Task requirements - Please rewrite the part of the software agreement that opens with the words containing "1.2 Rights to" and closes with "during the Term.", substituting "Trial Period" for "Evaluation Period".

Given passage -
>>>
1. SCOPE OF AGREEMENT
1.1 Software. Brainworks’s proprietary XPHuddle software solution (together with the Site and services, features, and information made available on or through such Site or software solution, and together with any documentation relating thereto, the “Software”) will be hosted and distributed online by Brainworks and made available to Customer as a software as a service, which consists of a task management system specifically tailored for creative workflows in the media advertising space. Brainworks will be responsible for hosting of the Software. Customer will be responsible for providing the computer hardware, web browser (including installing any required browser extension), or mobile devices necessary to interface with the Software. This Agreement sets forth the terms and conditions that will govern Brainworks’s grant of access to the Software.
1.2 Rights to Use. Subject to the terms and conditions of this Agreement, Brainworks hereby grants to Customer’s authorized users a non-exclusive, non-sublicensable, non-transferable, limited, revocable license to access and use the Site and/or, in the case of a valid subscription or Evaluation Period, to access and use the Software corresponding to the Software subscription purchased by Customer solely during the Term.
1.3 Ownership and Reservation of Rights. Nothing in this Agreement shall constitute a transfer of any proprietary right by Brainworks to Customer. The Software may be protected by patent, copyright, trade secret, and other intellectual property laws (“Intellectual Property Rights”). As between the Parties, Brainworks owns and retains all right, title, and interest in and to the Intellectual Property Rights in and to the Software (including any data and/or analytics made available through the Software) and any enhancements, modifications, or derivative works thereof. As between the Parties, (i) each Party retains ownership in and to its Confidential Information (as hereinafter defined) and (ii) Brainworks exclusively owns all right, title, and interest in and to the Software and any derivative works and work product conceived, originated, or prepared in connection with the Software, and all Intellectual Property Rights in any of the foregoing. All rights not specifically granted to Customer in this Agreement are retained by Brainworks. Customer acknowledges the proprietary rights of Brainworks and its licensors in the Software and that Brainworks retains all right, title and interest in and to the Software, including all Intellectual Property Rights therein.
<<<
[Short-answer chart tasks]
>>>
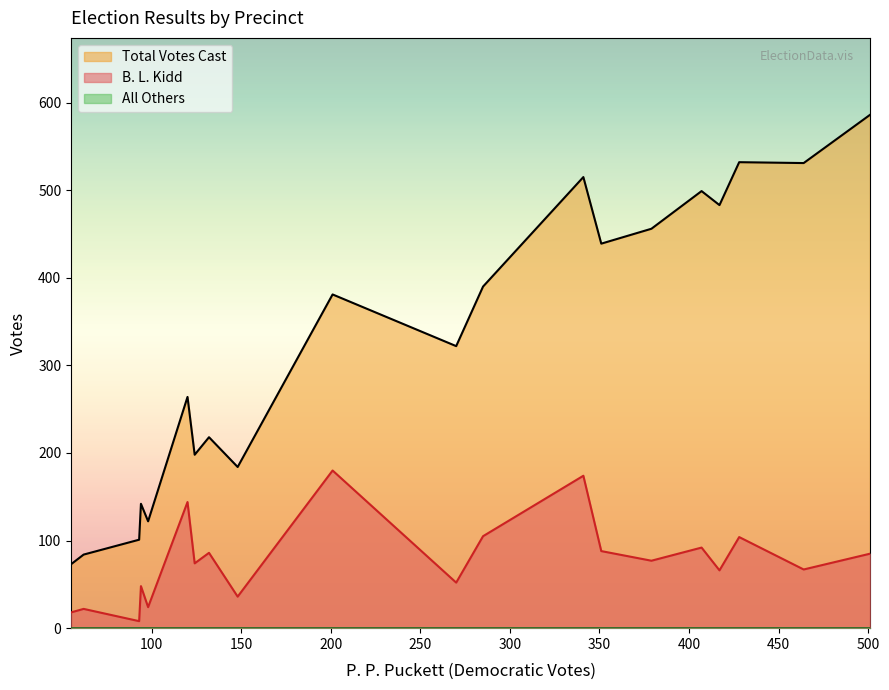

Which series has the widest spread of values?

Total Votes Cast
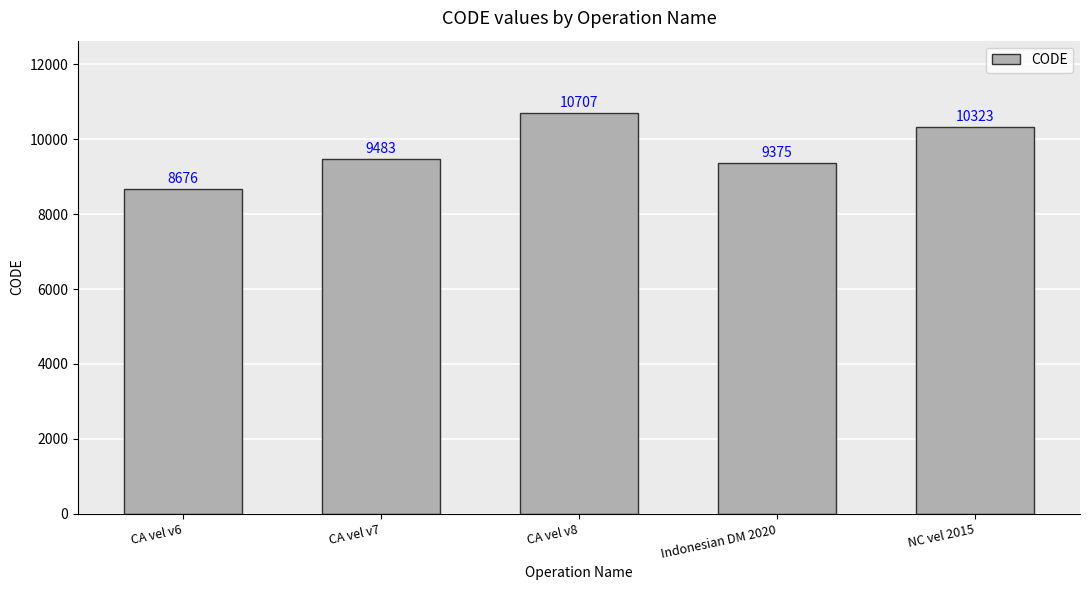

Reading left to right, extract all data points from this chart.

CA vel v6=8676	CA vel v7=9483	CA vel v8=10707	Indonesian DM 2020=9375	NC vel 2015=10323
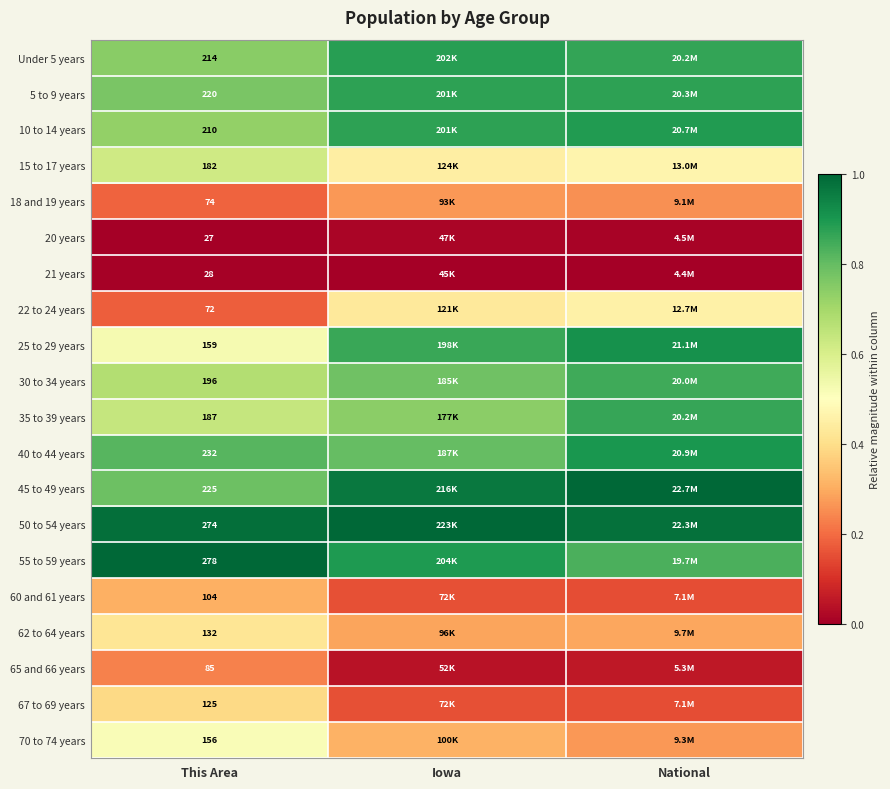

Which label corresponds to the largest value in the chart?

National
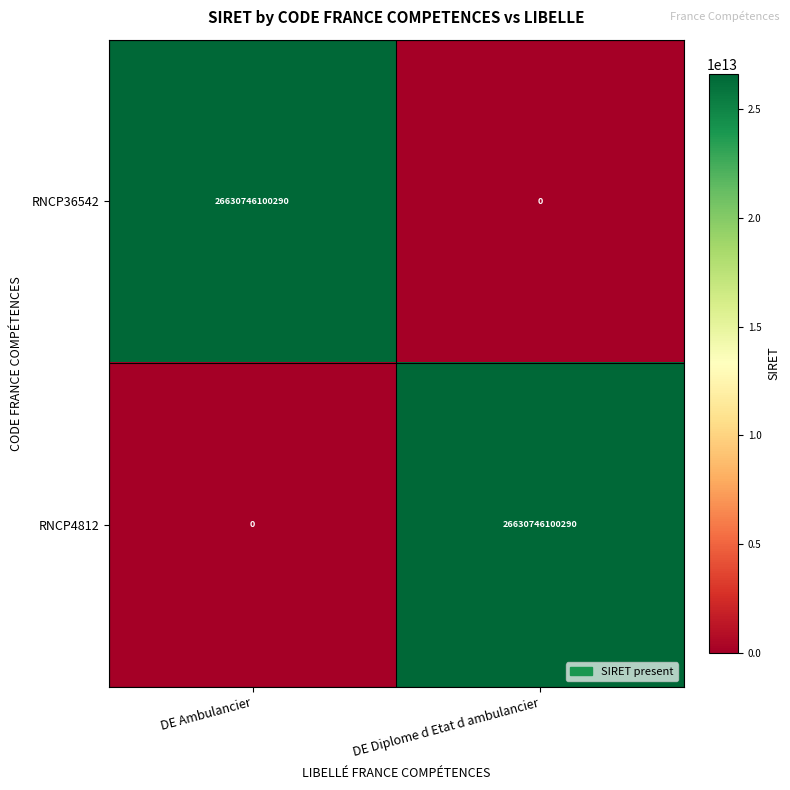

What is the total value across all series at DE Diplome d Etat d ambulancier?

26630746100290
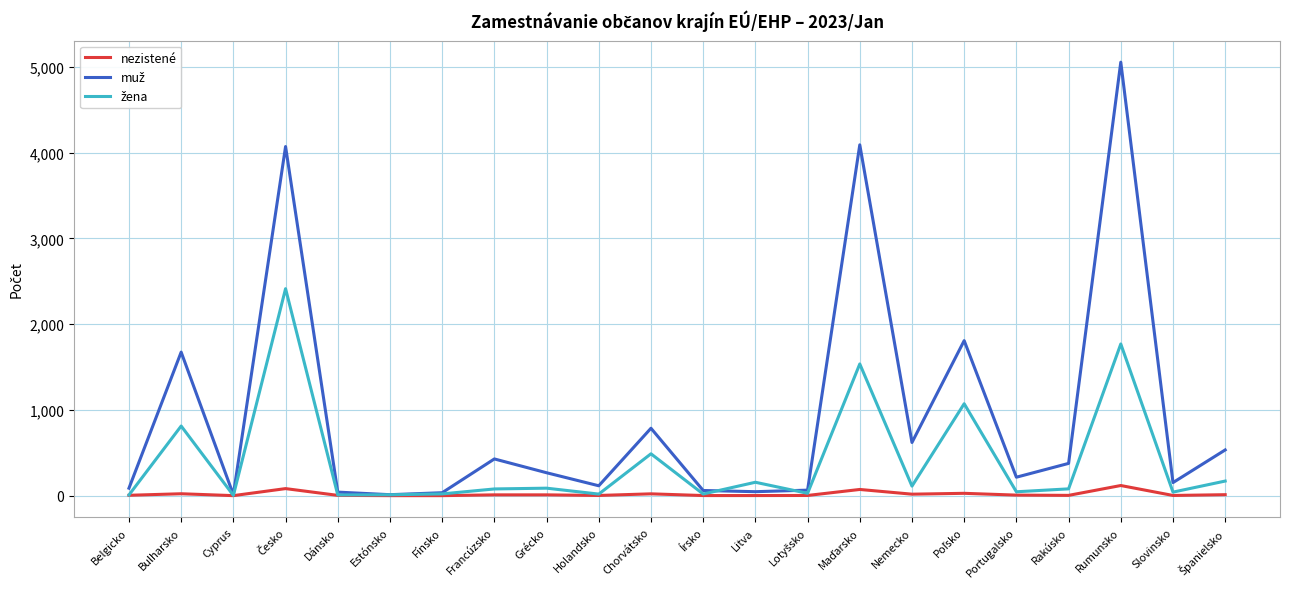

Read the nezistené value at Belgicko.

4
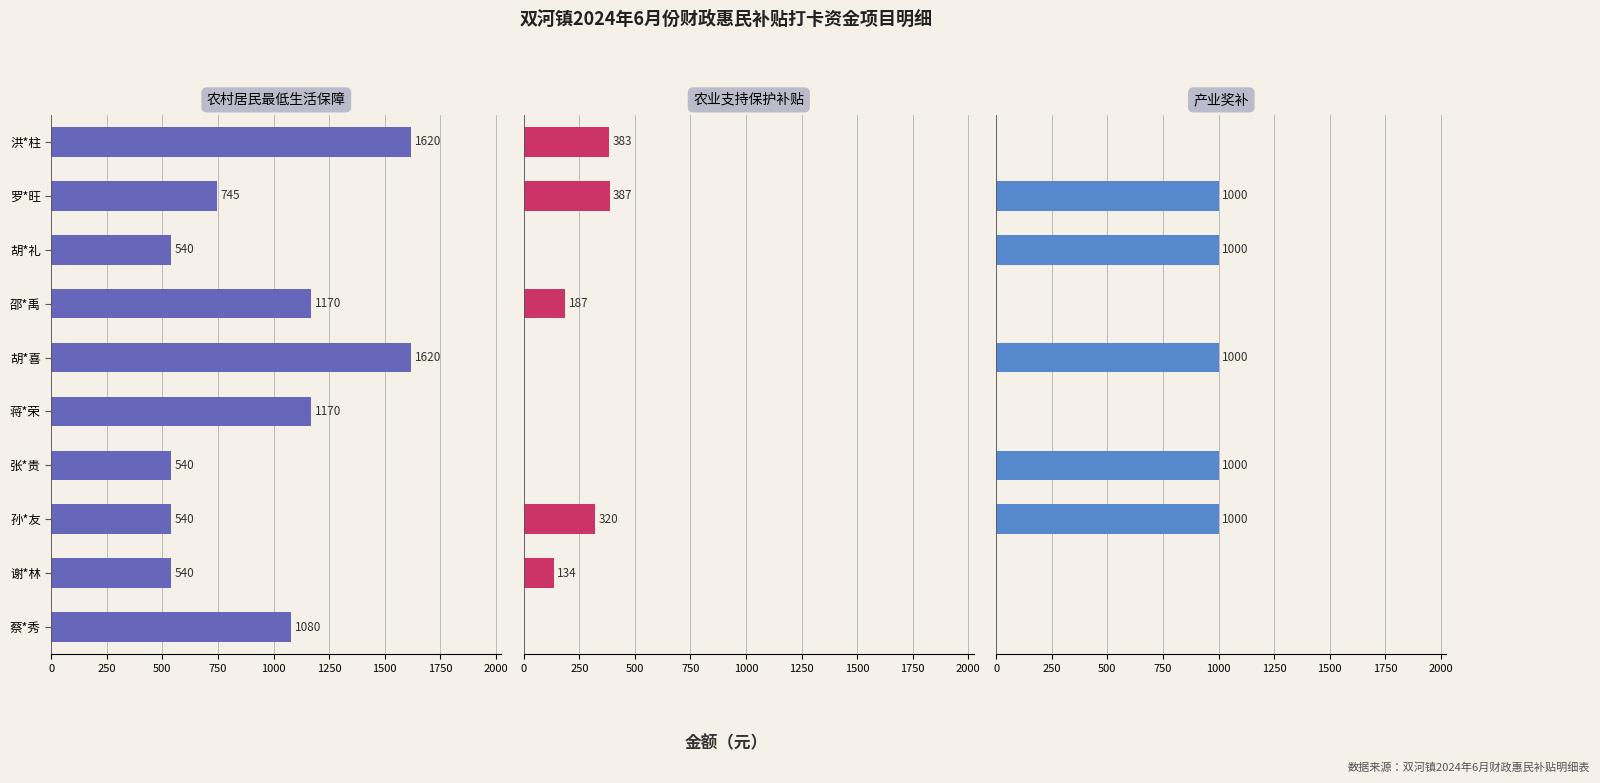

Between 罗*旺 and 蔡*秀, which series saw the biggest shift?

产业奖补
<<<
Answer to this task -
1.2 Rights to Use. Subject to the terms and conditions of this Agreement, Brainworks hereby grants to Customer’s authorized users a non-exclusive, non-sublicensable, non-transferable, limited, revocable license to access and use the Site and/or, in the case of a valid subscription or Trial Period, to access and use the Software corresponding to the Software subscription purchased by Customer solely during the Term.